Before I end this (somewhat lengthy) post, I'll leave one last blooper.

Blooper of the week

In the initial attempt of trying to combine my two patches, I performed a rebase that had a conflict. I did a shoddy job of it, and ended up accidentally wiping out all the changes that I had made since the previous day. None of those changes had been pushed.

I realised that this was the day that I had been preparing for all my life. The day I mess up so spectacularly that I have to use Git's magic time machine – git reflog. The great thing about Git is I can work rather fearlessly because I know Git never actually deletes or modifies your commits anytime soon[1]. When you lose your work, it is because you have only lost your reference to it[2]. The reflog is kind of a like a transaction log that notes all the actions performed on the references. That means I can always look at this log and find a handle on the commit that I lost after a bad rebase, and let me restore my work.

I won't show a tutorial for how to use it, because better ones will exist. A nice and concise one that gets you to what you usually want is here.

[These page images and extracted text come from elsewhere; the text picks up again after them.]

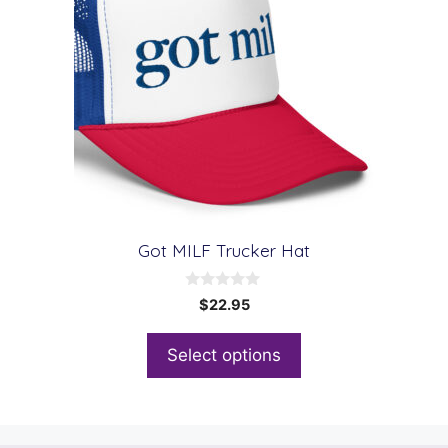
Got MILF Trucker Hat
0
$
22.95
o
u
t
Select options
o
f
5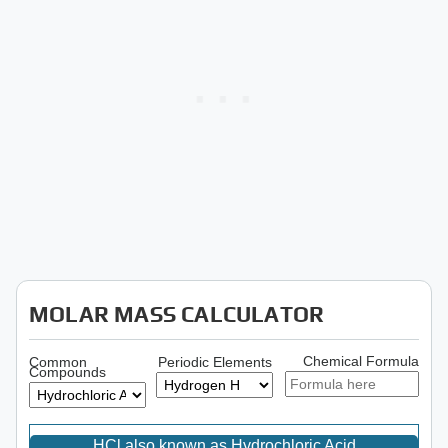
MOLAR MASS CALCULATOR
Chemical Formula
Common
Periodic Elements
Compounds
HCl also known as Hydrochloric Acid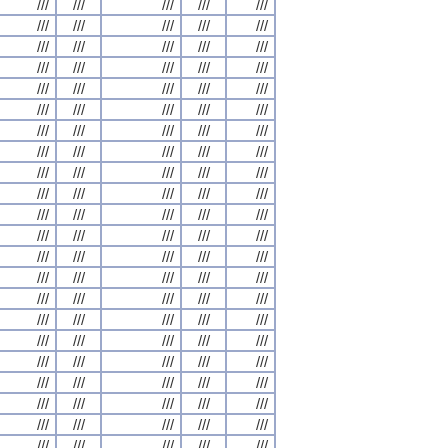
///
///
///
///
///
///
///
///
///
///
///
///
///
///
///
///
///
///
///
///
///
///
///
///
///
///
///
///
///
///
///
///
///
///
///
///
///
///
///
///
///
///
///
///
///
///
///
///
///
///
///
///
///
///
///
///
///
///
///
///
///
///
///
///
///
///
///
///
///
///
///
///
///
///
///
///
///
///
///
///
///
///
///
///
///
///
///
///
///
///
///
///
///
///
///
///
///
///
///
///
///
///
///
///
///
///
///
///
///
///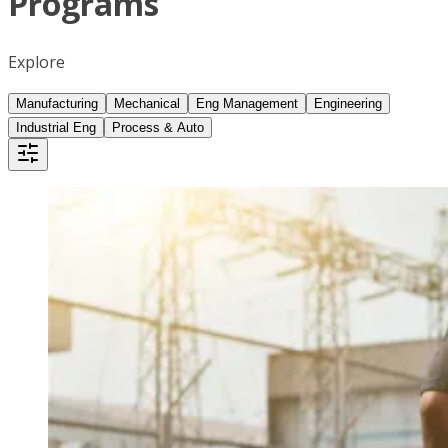
Programs
Explore
Manufacturing
Mechanical
Eng Management
Engineering
Industrial Eng
Process & Auto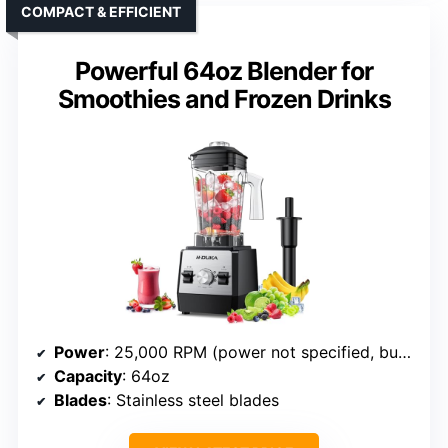
COMPACT & EFFICIENT
Powerful 64oz Blender for
Smoothies and Frozen Drinks
Power
: 25,000 RPM (power not specified, but high RPM)
Capacity
: 64oz
Blades
: Stainless steel blades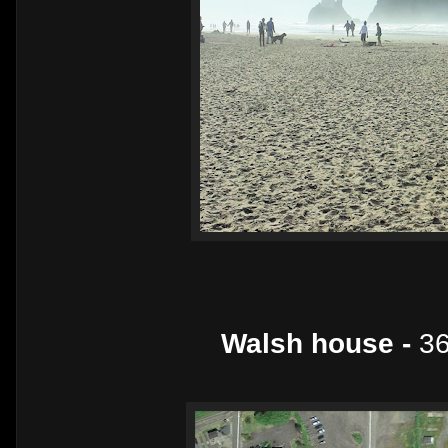
Walsh house -
36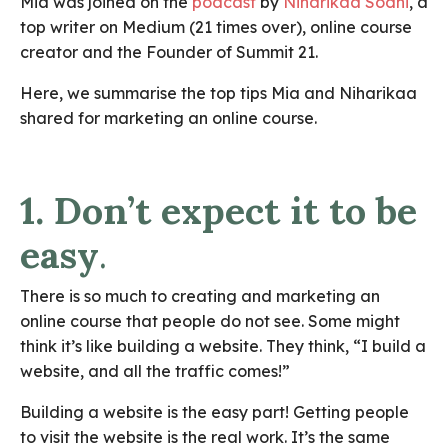
Mia was joined on the
podcast
by
Niharikaa Sodhi
, a
top writer on Medium (21 times over), online course
creator and the Founder of Summit 21.
Here, we summarise the top tips Mia and Niharikaa
shared for marketing an online course.
1. Don’t expect it to be
easy
.
There is so much to creating and marketing an
online course that people do not see. Some might
think it’s like building a website. They think, “I build a
website, and all the traffic comes!”
Building a website is the easy part! Getting people
to visit the website is the real work. It’s the same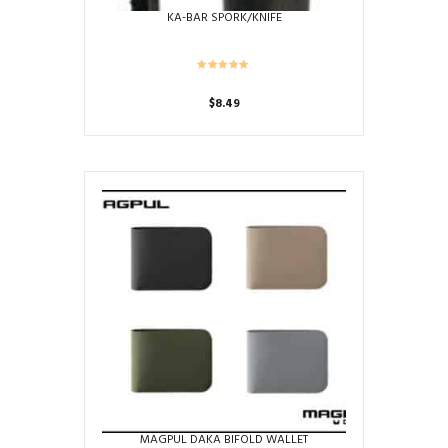
KA-BAR SPORK/KNIFE
$
8.49
MAGPUL DAKA BIFOLD WALLET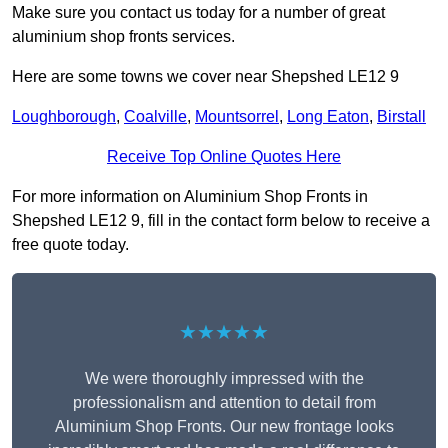
Make sure you contact us today for a number of great
aluminium shop fronts services.
Here are some towns we cover near Shepshed LE12 9
Loughborough
,
Coalville
,
Mountsorrel
,
Long Eaton
,
Birstall
Receive Top Online Quotes Here
For more information on Aluminium Shop Fronts in
Shepshed LE12 9, fill in the contact form below to receive a
free quote today.
★★★★★
We were thoroughly impressed with the
professionalism and attention to detail from
Aluminium Shop Fronts. Our new frontage looks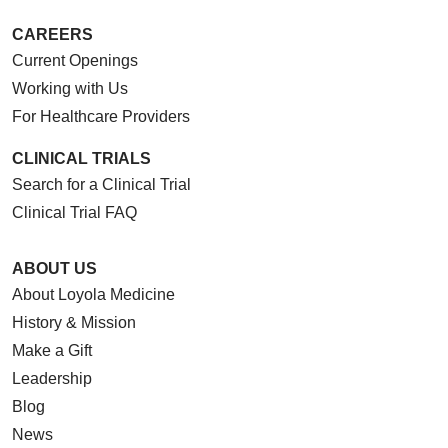
CAREERS
Current Openings
Working with Us
For Healthcare Providers
CLINICAL TRIALS
Search for a Clinical Trial
Clinical Trial FAQ
ABOUT US
About Loyola Medicine
History & Mission
Make a Gift
Leadership
Blog
News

So what do I learn from this blooper?

  • Push your changes more often
  • Check your resolved conflict before continuing the merge

I doubt that will be the last time I make those mistakes though. So I'm glad there's the reflog.

[1] Git performs the occasional garbage collection that deletes unreachable references, something that is not a big deal if you very recently messed up.

[2] To put it simply, references are things that point to your commit objects – branches, tags and the HEAD pointer.